レンタルで『ブラックホーク・ダウン』(二回目)と『アメリカン・スナイパー』。

ブラックホーク・ダウン』は初めて見た時より落ち着いて見ることができた。相変わらず怖い。市街地で、しかも安全地帯はすぐそこなのに。ああ、でも、そういうのはどの戦争でも一緒で、ドンパチやってるすぐそばで案外と普通に暮らしていたりするのだろうなあ。

アメリカン・スナイパー』、結末を知っているのに思わず泣いてしまった。不思議だ。アメリカで大ヒットしただけでなく、この映画を悪く言うのを許さないみたいな雰囲気が醸成されたのってなんかちょっとわかる。この映画は正義を描いていると思う。アメリカにとっての正義。監督のクリント・イーストウッドが一貫して共和党支持者であり海外派兵に反対でありトランプ支持であるというのもよくわかった。これでは正義の味方が犬死だ、という視点なんだろう。それはそれでわからないでもない。が、何か引っかかる。

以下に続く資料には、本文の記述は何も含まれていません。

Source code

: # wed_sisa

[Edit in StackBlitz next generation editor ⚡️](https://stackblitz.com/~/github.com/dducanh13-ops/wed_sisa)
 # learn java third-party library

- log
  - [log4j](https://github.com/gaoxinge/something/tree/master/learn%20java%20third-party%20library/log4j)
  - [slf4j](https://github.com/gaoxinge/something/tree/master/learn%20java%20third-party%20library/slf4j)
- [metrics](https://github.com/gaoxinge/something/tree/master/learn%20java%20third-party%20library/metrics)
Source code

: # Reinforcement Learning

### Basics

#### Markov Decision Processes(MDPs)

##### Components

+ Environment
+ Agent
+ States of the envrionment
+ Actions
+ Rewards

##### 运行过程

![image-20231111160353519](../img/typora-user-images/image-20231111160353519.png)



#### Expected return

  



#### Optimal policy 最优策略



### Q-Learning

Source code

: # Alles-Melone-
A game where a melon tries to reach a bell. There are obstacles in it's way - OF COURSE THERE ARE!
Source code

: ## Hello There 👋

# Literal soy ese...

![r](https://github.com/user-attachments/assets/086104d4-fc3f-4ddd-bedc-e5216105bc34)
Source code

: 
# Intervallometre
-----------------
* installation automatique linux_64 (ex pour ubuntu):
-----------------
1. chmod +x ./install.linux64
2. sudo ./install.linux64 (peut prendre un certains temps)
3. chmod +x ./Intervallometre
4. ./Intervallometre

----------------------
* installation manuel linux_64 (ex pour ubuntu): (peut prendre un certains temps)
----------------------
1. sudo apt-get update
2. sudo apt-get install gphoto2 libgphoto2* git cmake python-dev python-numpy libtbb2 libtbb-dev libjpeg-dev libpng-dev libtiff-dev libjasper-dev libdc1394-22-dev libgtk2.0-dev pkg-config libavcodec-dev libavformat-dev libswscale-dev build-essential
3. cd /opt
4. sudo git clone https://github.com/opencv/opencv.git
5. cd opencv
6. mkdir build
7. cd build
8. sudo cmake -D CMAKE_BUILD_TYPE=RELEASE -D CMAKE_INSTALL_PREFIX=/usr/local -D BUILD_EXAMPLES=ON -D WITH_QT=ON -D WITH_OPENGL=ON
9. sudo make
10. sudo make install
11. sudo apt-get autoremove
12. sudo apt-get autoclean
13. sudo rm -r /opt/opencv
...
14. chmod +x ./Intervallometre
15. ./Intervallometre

ブラックホーク・ダウン』では暴徒(なのかな?)にも何らかの理由があることが示唆されていた(僅かではあってもそういう部分はあった)。けれど、『アメリカン・スナイパー』にそれはない。なんというか、「理解し合えない」というより、「別の世界と交わること自体に意味がない。だから、幾ら正義がそこで実現されたとしても無意味だし意味はない」といった感じ。

前者が過去の戦争映画や娯楽映画の文脈も踏まえたうえで正義についての判断を保留しているのに対して後者は明確に正義を顕現する存在としてのアメリカ軍を描いている。

そう、とにかく正義なんだよな。正義と悪しか出てこない。

戦争ジャンキーみたいな症状というか現象についても暗にほのめかされている描写はあるが、それも全編を貫く「前提としての正義」によってなんだか逆にぼやかされてしまった。

比べるものでもないとは思うが、自分は『ハート・ロッカー』のほうが好みだ。あの映画では「生きている実感」はあっても正義は特になかった。敵も味方も(もちろん主人公も)間違いや思い込みだらけで、なんの結論も正解もない。そして、主人公にとって生きている実感は戦場にしかないことだけははっきりと示されていた。

アメリカで公開された戦争映画として『アメリカン・スナイパー』に興行成績で抜かれた『プライベート・ライアン』の冒頭、ノルマンディー上陸の場面はやっぱり戦争映画としては群を抜いているのだなあ。あれ超えるとしたらドキュメンタリーか。ヒストリーチャンネルで見た硫黄島のドキュメンタリーは悲惨だった。『プライベート・ライアン』はバリバリ娯楽映画というかリアルな描写を抜かすと一昔前の戦争映画の雰囲気だったけど、戦争そのものの悲惨さとか無意味さみたいなものについて考えさせられるところはあった。やっぱり歴史にならないと振り返れない部分っていうのはあるのかもしれない。現代の戦争は未来の映画ではどう描かれるのだろうか。

次は古い映画にするかな。公開時期バラバラだけど『バルジ大作戦』とか『遠すぎた橋』とか。『バルジ大作戦』ではドイツ軍は連合軍の敵ではあってもパンツァーリート歌ったりして案外格好いい存在としても描かれている。まあ、そういう格好つけてる格好よさみたいなのを泥臭い感じのアメリカ兵が打ち破ってくって流れではあるんだけど。『Uボート』とかもそうだよなあ。皆で歌ったりしてるし、ジブラルタル海峡突破とか手に汗握るからなあ。『アメリカン・スナイパー』が描く対テロリスト戦にそういうのは無いな。唯一、敵のスナイパーにそういうのがあるかと期待したけど。まあ、そういう映画じゃないっていうことなんだろう。